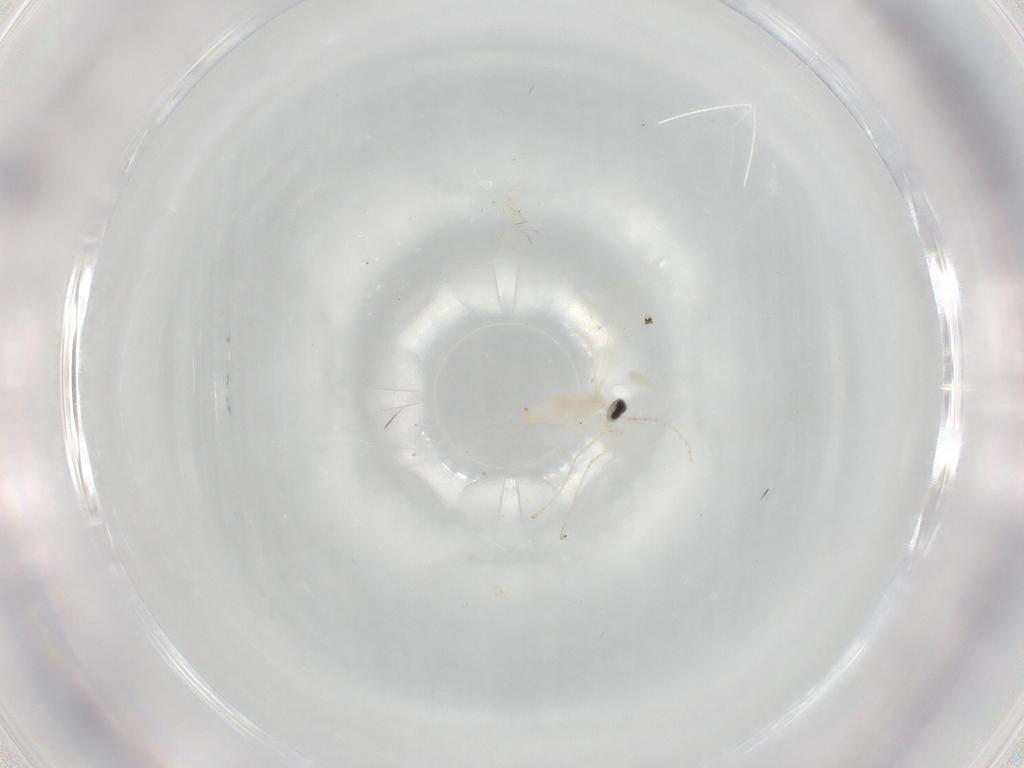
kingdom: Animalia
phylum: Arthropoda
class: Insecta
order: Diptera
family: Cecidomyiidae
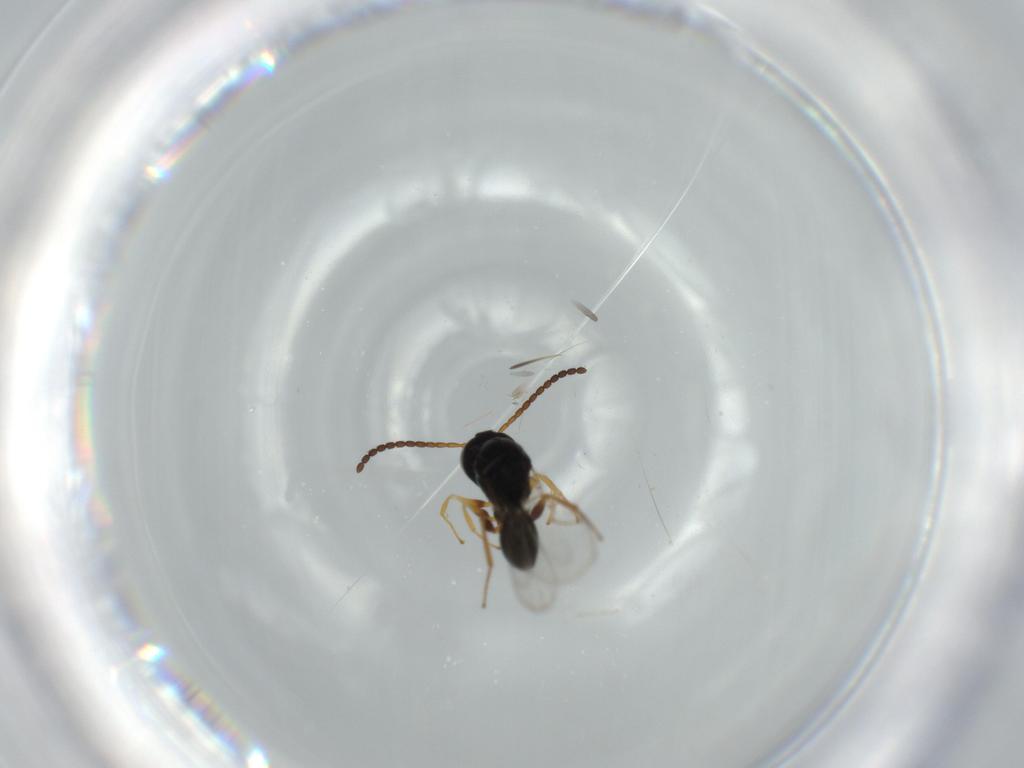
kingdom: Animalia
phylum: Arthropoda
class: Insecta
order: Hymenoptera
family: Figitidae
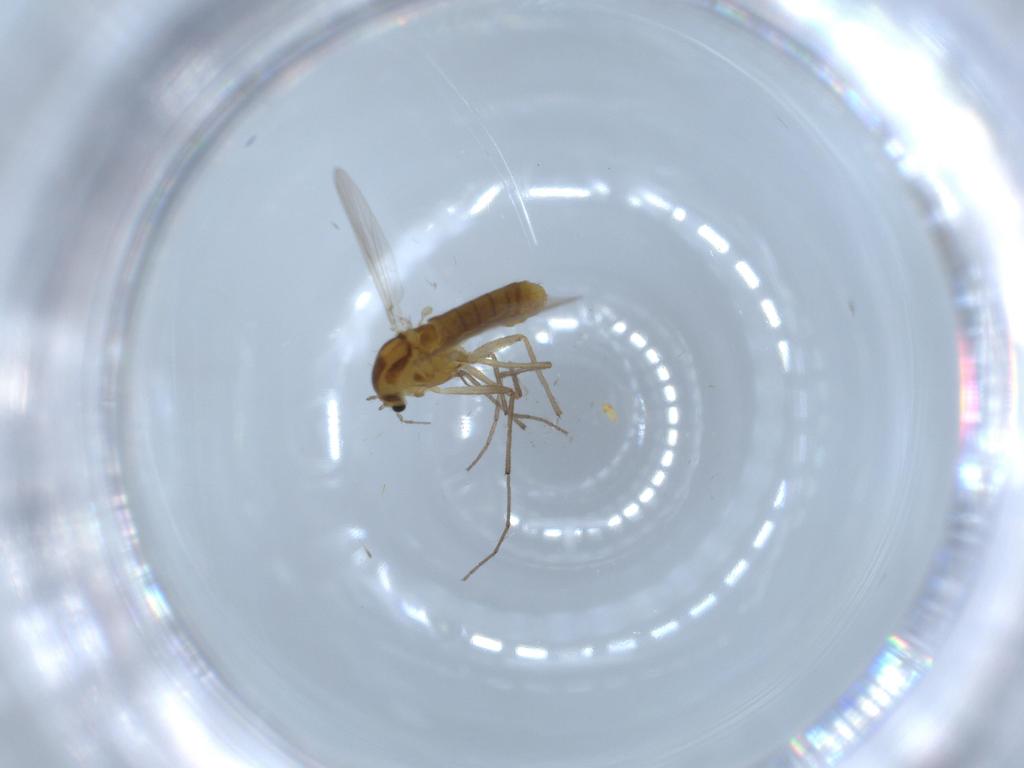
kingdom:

__________________________________________________

→ **SET TASK**:
Reproduce all of the lines above verbatim, omitting the pictures.

→ **REPLY**:
kingdom: Animalia
phylum: Arthropoda
class: Insecta
order: Diptera
family: Cecidomyiidae
kingdom: Animalia
phylum: Arthropoda
class: Insecta
order: Hymenoptera
family: Figitidae
kingdom:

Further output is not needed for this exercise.